U+03B1 GREEK SMALL LETTER ALPHA U+0301 COMBINING ACUTE ACCENT ← 2 codepoints ← 2 multibyte characters ← 4 bytes (0xCE 0xB1 0xCC 0x81) = 4 char's.
U+1F71 GREEK SMALL LETTER ALPHA WITH OXIA ← 1 codepoint ← 1 multibyte character ← 3 bytes (0xE1 0xBD 0xB1) = 3 char's.
All of the above are canonical equivalents, which means that they should be treated as equal for all purposes. So, you should normalize your strings on input/output, using one of the Unicode normalization algorithms (there are 4: NFC, NFD, NFKC, NFKD).
First of all, please do take the time to read this great article, which explains UTF8 vs Unicode and lots of other important things about strings and encodings: http://www.joelonsoftware.com/articles/Unicode.html
What you are trying to do in your code is read in unicode character by character, and do comparisons with those. That's won't work if the input stream is UTF8, and it's not really possible to do with quite this structure.
In short: Fully unicode strings can be encoded in several ways. One of them is using a series of equally-sized "wide" chars, one for each character. That is what the wchar_t type (sometimes WCHAR) is for. Another way is UTF8, which uses a variable number of raw bytes to encode each character, depending on the value of the character.
UTF8 is just a stream of bytes, which can encode a unicode string, and is commonly used in files. It is not the same as a string of WCHARs, which are the more common in-memory representation. You can't poke through a UTF8 stream reliably, and do character replacements within it directly. You'll need to read the whole thing in and decode it, and then loop through the WCHARs that result to do your comparisons and replacement, and then map that result back to UTF8 to write to the output file.
On Win32, use MultiByteToWideChar to do the decoding, and you can use the corresponding WideCharToMultiByte to go back.

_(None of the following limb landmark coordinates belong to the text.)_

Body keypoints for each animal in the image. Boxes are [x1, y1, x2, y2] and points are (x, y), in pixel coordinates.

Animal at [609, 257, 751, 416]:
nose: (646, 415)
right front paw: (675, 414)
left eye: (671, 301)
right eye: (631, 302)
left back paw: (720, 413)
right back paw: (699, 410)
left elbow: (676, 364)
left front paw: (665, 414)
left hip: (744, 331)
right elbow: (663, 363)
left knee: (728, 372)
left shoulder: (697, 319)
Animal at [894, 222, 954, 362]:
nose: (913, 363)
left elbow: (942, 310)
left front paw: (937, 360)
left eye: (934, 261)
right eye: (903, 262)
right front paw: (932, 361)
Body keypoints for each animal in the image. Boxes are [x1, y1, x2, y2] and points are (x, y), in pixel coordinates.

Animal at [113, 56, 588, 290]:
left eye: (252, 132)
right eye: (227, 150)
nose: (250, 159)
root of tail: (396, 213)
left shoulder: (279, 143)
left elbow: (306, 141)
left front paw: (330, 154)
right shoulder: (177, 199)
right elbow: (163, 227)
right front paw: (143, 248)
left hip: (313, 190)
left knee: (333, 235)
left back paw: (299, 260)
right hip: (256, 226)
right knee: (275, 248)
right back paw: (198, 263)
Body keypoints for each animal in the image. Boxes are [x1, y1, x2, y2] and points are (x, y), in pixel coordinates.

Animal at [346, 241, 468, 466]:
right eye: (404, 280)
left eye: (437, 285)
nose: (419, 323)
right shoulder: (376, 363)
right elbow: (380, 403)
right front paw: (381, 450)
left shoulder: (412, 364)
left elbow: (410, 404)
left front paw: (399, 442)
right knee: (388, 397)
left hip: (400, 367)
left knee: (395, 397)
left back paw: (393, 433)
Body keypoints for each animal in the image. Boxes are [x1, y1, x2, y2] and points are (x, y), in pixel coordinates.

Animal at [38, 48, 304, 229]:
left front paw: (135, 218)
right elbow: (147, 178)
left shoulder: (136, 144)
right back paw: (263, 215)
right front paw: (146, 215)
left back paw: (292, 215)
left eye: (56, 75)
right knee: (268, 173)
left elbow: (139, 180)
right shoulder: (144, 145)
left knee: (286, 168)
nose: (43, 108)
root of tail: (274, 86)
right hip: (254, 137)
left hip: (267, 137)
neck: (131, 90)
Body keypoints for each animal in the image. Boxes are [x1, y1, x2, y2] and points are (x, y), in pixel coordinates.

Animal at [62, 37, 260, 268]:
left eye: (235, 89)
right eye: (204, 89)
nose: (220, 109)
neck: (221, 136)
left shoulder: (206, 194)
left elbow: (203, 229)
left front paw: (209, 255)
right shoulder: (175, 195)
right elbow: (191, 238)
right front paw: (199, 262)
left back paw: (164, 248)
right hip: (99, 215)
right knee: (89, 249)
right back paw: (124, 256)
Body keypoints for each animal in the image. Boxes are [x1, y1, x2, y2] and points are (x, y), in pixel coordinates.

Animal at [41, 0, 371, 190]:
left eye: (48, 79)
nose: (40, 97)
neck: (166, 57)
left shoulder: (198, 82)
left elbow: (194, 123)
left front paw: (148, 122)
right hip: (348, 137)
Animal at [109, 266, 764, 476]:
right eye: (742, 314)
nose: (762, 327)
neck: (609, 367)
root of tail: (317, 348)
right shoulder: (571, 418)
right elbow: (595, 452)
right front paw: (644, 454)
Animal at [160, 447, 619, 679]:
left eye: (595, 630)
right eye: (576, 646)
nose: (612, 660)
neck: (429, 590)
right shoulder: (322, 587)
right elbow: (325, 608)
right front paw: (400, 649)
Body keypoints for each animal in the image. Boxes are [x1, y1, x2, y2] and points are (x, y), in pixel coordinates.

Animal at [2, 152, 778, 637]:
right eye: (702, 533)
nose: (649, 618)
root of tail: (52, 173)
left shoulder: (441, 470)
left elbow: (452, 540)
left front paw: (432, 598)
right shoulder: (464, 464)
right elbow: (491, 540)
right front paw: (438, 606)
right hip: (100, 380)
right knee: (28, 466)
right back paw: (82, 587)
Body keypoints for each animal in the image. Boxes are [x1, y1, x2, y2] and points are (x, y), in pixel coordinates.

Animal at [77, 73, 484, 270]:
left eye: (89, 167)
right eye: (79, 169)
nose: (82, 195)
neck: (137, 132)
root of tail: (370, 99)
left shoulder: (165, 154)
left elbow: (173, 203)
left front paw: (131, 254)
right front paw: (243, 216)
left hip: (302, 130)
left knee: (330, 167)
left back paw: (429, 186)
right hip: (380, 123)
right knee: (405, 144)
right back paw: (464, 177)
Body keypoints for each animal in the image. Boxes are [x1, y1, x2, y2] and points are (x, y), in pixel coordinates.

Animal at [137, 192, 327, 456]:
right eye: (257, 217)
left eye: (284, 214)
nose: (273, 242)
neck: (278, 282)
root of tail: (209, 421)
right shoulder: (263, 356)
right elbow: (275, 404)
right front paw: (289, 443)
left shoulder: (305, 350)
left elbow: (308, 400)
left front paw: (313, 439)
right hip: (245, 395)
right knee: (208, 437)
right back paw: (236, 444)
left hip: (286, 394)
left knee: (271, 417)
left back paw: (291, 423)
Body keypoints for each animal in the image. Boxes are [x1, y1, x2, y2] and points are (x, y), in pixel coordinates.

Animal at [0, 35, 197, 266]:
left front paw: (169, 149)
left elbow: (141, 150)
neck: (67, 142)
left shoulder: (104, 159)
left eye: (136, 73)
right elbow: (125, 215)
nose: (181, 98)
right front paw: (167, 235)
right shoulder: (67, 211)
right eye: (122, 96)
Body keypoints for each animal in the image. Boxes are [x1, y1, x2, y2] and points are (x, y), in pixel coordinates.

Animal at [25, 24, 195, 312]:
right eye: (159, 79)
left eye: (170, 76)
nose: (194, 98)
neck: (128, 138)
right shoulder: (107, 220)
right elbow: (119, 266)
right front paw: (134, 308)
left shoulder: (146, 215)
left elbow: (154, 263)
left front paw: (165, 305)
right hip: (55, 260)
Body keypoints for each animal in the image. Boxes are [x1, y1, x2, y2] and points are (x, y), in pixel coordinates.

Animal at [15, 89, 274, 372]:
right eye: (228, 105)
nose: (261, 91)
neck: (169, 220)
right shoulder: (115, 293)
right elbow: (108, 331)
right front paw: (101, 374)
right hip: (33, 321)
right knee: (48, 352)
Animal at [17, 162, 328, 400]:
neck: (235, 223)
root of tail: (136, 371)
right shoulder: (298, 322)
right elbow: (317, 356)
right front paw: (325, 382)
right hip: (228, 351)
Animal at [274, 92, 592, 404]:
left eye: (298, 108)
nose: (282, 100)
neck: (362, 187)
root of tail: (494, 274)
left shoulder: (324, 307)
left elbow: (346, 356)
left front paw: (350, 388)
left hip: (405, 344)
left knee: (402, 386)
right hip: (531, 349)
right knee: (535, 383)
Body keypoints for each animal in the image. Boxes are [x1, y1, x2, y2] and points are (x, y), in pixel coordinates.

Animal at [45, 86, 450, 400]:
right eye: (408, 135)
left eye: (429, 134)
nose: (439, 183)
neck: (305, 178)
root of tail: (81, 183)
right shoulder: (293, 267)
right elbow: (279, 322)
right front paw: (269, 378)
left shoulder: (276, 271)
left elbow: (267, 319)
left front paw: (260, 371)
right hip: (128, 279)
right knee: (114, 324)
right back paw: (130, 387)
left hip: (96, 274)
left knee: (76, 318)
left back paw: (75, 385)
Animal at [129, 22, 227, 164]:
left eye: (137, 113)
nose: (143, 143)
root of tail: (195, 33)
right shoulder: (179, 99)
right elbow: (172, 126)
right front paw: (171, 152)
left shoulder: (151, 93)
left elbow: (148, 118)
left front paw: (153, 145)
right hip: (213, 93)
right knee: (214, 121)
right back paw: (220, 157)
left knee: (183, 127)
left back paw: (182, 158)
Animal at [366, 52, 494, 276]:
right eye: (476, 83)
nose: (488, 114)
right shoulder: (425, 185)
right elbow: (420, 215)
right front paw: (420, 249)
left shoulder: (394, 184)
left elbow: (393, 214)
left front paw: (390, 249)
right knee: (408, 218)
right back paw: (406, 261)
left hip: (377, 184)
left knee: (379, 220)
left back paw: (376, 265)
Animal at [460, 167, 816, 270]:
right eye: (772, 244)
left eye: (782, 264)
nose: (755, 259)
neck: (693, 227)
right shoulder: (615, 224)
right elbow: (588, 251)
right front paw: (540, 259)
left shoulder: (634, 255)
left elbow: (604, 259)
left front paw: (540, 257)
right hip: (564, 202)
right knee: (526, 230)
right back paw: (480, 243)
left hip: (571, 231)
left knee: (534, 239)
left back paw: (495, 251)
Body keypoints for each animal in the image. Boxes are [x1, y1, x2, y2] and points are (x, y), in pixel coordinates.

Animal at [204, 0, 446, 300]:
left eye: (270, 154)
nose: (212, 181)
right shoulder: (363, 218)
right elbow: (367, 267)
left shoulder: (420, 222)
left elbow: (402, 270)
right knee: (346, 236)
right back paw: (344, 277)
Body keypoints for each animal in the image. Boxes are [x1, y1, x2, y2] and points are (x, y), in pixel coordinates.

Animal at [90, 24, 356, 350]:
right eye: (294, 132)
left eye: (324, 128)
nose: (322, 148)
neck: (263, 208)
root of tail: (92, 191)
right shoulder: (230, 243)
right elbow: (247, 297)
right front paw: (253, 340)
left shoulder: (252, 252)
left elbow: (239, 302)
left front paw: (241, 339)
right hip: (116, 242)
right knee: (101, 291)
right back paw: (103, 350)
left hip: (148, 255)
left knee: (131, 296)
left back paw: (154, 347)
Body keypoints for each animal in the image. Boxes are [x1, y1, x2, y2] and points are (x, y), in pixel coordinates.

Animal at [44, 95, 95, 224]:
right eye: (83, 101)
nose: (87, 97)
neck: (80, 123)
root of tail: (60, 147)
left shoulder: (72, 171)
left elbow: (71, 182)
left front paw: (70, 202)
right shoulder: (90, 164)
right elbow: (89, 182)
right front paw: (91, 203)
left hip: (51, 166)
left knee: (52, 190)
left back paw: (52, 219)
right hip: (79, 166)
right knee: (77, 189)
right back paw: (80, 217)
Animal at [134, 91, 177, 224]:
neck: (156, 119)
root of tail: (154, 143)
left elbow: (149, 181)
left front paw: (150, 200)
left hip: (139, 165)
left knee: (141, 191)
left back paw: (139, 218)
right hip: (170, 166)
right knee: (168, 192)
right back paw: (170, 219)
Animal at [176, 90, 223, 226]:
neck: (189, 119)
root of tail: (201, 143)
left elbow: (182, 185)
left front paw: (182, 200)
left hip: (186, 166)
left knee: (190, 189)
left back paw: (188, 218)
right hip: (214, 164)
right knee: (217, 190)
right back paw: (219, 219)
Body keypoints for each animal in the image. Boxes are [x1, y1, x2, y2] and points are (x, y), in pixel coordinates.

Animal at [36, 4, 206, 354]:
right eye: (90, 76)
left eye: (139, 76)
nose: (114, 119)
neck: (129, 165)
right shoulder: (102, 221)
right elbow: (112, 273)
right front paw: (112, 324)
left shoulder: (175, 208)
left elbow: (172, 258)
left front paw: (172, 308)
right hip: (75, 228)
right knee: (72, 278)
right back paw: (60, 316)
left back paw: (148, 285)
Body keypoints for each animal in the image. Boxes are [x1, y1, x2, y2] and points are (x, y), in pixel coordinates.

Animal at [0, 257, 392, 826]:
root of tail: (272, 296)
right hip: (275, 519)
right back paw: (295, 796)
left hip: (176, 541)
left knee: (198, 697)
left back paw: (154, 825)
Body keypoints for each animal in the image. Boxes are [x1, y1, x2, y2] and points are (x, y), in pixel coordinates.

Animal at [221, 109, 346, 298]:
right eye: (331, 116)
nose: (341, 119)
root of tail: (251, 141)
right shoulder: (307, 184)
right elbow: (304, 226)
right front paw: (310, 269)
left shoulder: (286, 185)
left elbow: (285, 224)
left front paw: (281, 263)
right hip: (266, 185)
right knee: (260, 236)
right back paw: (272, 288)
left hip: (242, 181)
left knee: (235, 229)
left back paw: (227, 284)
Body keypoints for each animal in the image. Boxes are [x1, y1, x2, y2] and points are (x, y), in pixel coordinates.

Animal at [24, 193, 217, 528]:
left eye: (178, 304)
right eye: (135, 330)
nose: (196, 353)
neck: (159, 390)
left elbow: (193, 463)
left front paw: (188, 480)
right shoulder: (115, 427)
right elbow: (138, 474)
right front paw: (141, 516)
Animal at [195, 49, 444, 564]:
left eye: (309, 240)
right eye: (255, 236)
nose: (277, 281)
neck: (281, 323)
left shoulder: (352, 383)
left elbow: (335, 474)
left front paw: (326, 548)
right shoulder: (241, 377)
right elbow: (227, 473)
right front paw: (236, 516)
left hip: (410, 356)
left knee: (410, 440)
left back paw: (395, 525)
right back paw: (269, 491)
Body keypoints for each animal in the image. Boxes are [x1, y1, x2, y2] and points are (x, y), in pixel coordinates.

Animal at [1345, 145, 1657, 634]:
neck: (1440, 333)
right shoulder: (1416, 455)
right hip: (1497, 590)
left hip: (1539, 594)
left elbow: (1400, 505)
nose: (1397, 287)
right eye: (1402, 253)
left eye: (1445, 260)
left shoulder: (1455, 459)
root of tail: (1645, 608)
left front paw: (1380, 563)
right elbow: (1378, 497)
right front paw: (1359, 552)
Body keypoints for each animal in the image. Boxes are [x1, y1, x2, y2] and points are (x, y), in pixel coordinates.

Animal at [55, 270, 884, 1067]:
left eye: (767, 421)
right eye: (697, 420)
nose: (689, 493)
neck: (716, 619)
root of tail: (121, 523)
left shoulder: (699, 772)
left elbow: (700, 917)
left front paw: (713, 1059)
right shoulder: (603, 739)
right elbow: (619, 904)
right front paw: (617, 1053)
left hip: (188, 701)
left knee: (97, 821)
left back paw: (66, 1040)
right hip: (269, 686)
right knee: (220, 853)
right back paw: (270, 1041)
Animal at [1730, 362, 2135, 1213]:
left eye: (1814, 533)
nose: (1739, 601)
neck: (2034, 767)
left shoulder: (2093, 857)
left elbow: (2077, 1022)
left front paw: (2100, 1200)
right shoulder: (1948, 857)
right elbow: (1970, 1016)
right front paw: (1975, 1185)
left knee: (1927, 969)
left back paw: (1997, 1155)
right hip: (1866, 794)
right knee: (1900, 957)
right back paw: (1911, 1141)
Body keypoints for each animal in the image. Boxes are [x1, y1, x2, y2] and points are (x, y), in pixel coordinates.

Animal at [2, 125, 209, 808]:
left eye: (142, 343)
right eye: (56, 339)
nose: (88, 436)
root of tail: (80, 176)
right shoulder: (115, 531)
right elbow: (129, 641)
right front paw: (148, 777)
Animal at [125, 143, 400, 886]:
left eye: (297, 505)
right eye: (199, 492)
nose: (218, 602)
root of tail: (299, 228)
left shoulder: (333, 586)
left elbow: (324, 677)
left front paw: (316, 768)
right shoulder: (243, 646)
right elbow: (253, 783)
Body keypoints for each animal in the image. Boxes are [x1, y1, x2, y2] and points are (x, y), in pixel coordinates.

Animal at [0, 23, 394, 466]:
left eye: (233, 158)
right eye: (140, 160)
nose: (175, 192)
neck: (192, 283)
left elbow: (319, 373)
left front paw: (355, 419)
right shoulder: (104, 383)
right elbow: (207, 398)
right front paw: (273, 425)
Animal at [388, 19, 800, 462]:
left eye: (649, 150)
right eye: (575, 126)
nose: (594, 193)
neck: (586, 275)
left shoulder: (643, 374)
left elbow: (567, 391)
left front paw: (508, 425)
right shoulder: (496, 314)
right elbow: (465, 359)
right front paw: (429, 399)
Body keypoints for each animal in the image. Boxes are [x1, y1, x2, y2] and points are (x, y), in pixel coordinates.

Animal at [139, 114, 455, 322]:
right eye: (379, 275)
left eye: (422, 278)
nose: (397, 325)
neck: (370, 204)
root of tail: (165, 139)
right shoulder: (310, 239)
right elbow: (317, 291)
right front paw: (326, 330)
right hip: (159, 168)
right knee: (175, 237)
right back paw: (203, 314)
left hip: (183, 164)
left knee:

When you use a "string literal" with regular quotes, you're creating a nul-terminated ASCII string (char*), which does not support Unicode. The L"string literal" with the L prefix will create a nul-terminated string of WCHARs (wchar_t *), which you can use in string or character comparisons. The L prefix also works with single-quote character literals, like so: L'ε'
As a commenter noted, when you use fread/fwrite, you should be using sizeof(wchar_t) and not its pointer type, since the amount you are trying to read/write is an actual wchar, not the size of a pointer to one. This advice is just code feedback independent of the above-- you don't want to be reading the input character by character anyways.
Note too that when you do string comparisons (wcscmp), you should use actual wide strings (which are terminated with a nul wide char)-- not use single characters in memory as input. If (when) you want to do character-to-character comparisons, you don't even need to use the string functions. Since a WCHAR is just a value, you can compare directly: if (sample == L'ά') {}.